[Input data]
Segment Open
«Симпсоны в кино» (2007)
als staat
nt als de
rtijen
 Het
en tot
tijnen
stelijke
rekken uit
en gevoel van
Segment Closed
[Task brief] Copy the full listing exactly.

[Answer to this problem]
«Симпсоны в кино» (2007)
als staat
nt als de
rtijen
 Het
en tot
tijnen
stelijke
rekken uit
en gevoel van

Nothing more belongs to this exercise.